Question

a man jumps from a stationay helicopter at a height of 600m above the ground after falling first 100m, he opens the parachute . the parachute immediately reduces the velocity of man to half its value then becomes constant. find total time of motion​

Answer 1

Given:

• Parachute opened after 100 m
• Velocity became half and constant.

To find:

• Total time taken?

Calculation:

Time for falling the first 100 metres will be:

$h = ut + \dfrac{1}{2} g {t}^{2}$

• u will be zero.

$\implies 100 = 5 {t}^{2}$

$\implies {t}^{2} = 20$

$\implies t = 4.47 \: sec$

Now, velocity at end of 100 metres will be :

$v = u + at$

$\implies \: v = 0 + 10(4.47)$

$\implies \: v =44.7 \: m {s}^{ - 1}$

Now, parachute made the velocity half (i.e. 22.35 m/s)

The rest 600-100 = 500 m is travelled with this constant velocity.

So, rest time needed:

$t_{2} = \dfrac{500}{22.35} = 22.37 \: sec$

So, total time needed = 4.47 + 22.37 = 26.84 sec.

#SPJ3

Answer 2

Answer:

The total time of motion is $12\sqrt{5}$ sec.

Explanation:

Given height of helicopter from ground, $h=600m$

          distance travelled after falling from helicopter $s= 100 m$

Let this distance is covered in time $t_{1}$ seconds, with the acceleration due to gravity, $g=10m/s^{2}$

Using the equation of motion.

                           $s=ut+\frac{1}{2} gt^{2}$

as the initial velocity $u=0,$

                $\implies100=\frac{1}{2} \times 10\times t_{1} ^{2}\implies 100=5 t_{1} ^{2}$

           $\implies t_{1} ^{2}=20\implies t_{1} =2\sqrt{5}s$

Using equation of motion to find the velocity at time $t_{1}$,

                         $v^{2} -u^{2} =2gs$

                  $\implies v^{2} =2\times 10\times 100=2000$

                  $\implies v=20\sqrt{5}m/s$

When the parachute is opened, the velocity is halved.

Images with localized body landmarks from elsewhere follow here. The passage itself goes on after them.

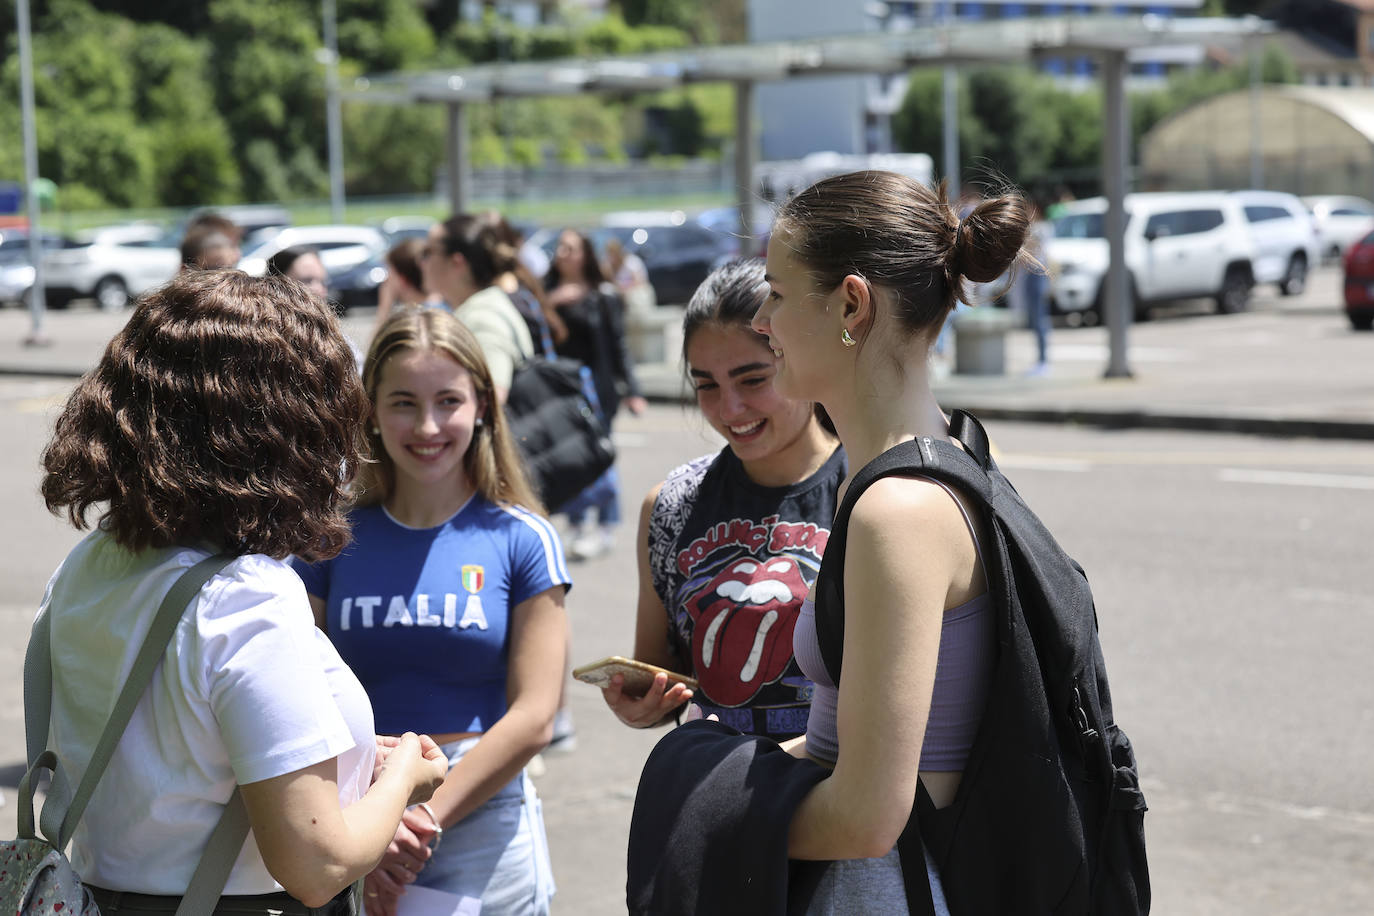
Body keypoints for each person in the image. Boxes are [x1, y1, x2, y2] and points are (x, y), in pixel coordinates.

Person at [34, 270, 449, 915]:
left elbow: (177, 759)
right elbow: (318, 864)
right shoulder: (244, 598)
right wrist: (403, 778)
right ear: (282, 429)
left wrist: (348, 758)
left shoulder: (92, 563)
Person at [751, 170, 1031, 911]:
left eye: (777, 294)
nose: (761, 321)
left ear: (851, 304)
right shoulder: (945, 456)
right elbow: (837, 744)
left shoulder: (896, 510)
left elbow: (867, 816)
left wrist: (706, 813)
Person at [292, 307, 569, 916]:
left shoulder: (523, 538)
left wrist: (416, 820)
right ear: (369, 411)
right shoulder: (327, 538)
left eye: (448, 400)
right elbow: (296, 693)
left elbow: (535, 716)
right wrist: (378, 820)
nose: (427, 425)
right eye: (402, 402)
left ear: (483, 405)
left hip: (480, 818)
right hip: (354, 812)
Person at [601, 259, 845, 740]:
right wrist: (646, 704)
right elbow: (662, 668)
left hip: (841, 795)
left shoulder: (874, 490)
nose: (729, 409)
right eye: (706, 385)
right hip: (718, 792)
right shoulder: (672, 505)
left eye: (753, 379)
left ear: (799, 360)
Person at [544, 228, 647, 560]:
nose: (563, 252)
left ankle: (605, 527)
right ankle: (575, 523)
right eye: (560, 246)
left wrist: (632, 390)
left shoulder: (603, 295)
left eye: (571, 247)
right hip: (560, 389)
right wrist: (549, 304)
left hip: (595, 389)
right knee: (570, 459)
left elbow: (618, 346)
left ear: (586, 254)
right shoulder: (547, 293)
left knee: (600, 458)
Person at [420, 214, 535, 402]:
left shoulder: (482, 317)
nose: (421, 262)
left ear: (456, 262)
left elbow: (493, 401)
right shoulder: (485, 304)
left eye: (428, 252)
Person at [371, 238, 430, 335]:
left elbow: (375, 349)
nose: (386, 280)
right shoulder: (444, 308)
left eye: (390, 274)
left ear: (402, 280)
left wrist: (384, 310)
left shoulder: (410, 324)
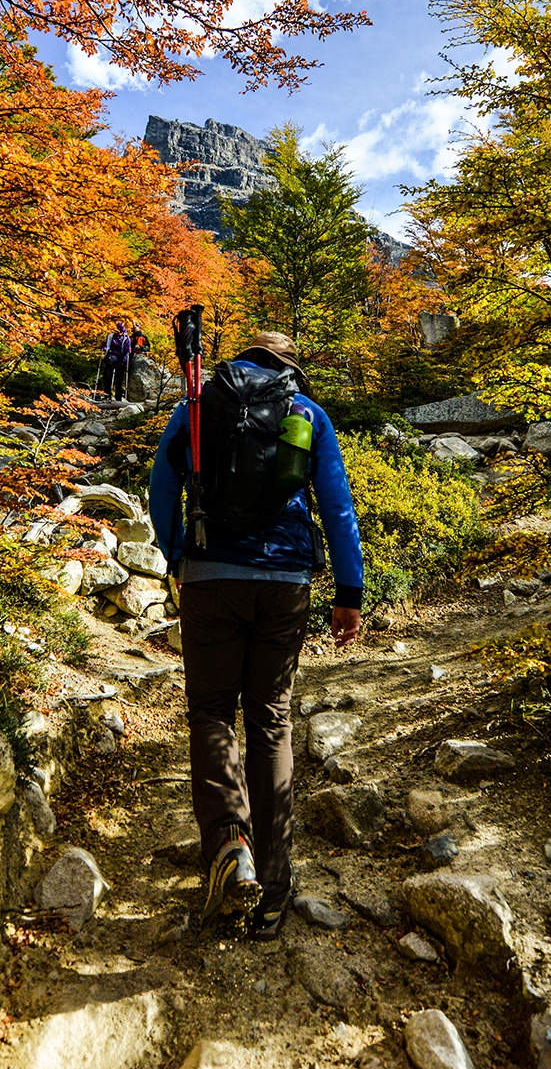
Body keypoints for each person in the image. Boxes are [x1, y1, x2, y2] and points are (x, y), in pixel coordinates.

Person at [149, 331, 364, 938]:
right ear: (288, 366)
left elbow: (163, 486)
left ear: (240, 360)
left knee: (212, 711)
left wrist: (174, 557)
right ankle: (272, 887)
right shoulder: (308, 413)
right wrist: (348, 591)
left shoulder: (195, 405)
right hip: (286, 581)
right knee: (270, 718)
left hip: (210, 575)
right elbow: (337, 504)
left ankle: (228, 846)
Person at [99, 321, 133, 401]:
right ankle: (107, 395)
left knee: (119, 380)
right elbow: (107, 346)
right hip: (111, 359)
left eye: (119, 330)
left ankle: (118, 398)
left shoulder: (126, 338)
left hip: (121, 361)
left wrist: (128, 350)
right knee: (107, 378)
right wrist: (104, 347)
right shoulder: (111, 336)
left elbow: (128, 349)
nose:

Therefore, $v=\frac{20\sqrt{5}}{2} ={10\sqrt{5} m/s$

After this the velocity remains constant for remaining travel of distance i.e., $600-100=500m$

The time taken to travel this distance,

                           $t_{2} =\frac{d}{v}= \frac{500}{10\sqrt{5} }$

                               $=\frac{50\sqrt{5}}{\sqrt{5}\sqrt{5} }=10\sqrt{5}}}s$

Then the total time,  $t=t_{1} +t_{2}$

                                    $=2\sqrt{5}+10\sqrt{5}=12\sqrt{5} s$

Hence, the total time of motion is $12\sqrt{5}$ sec.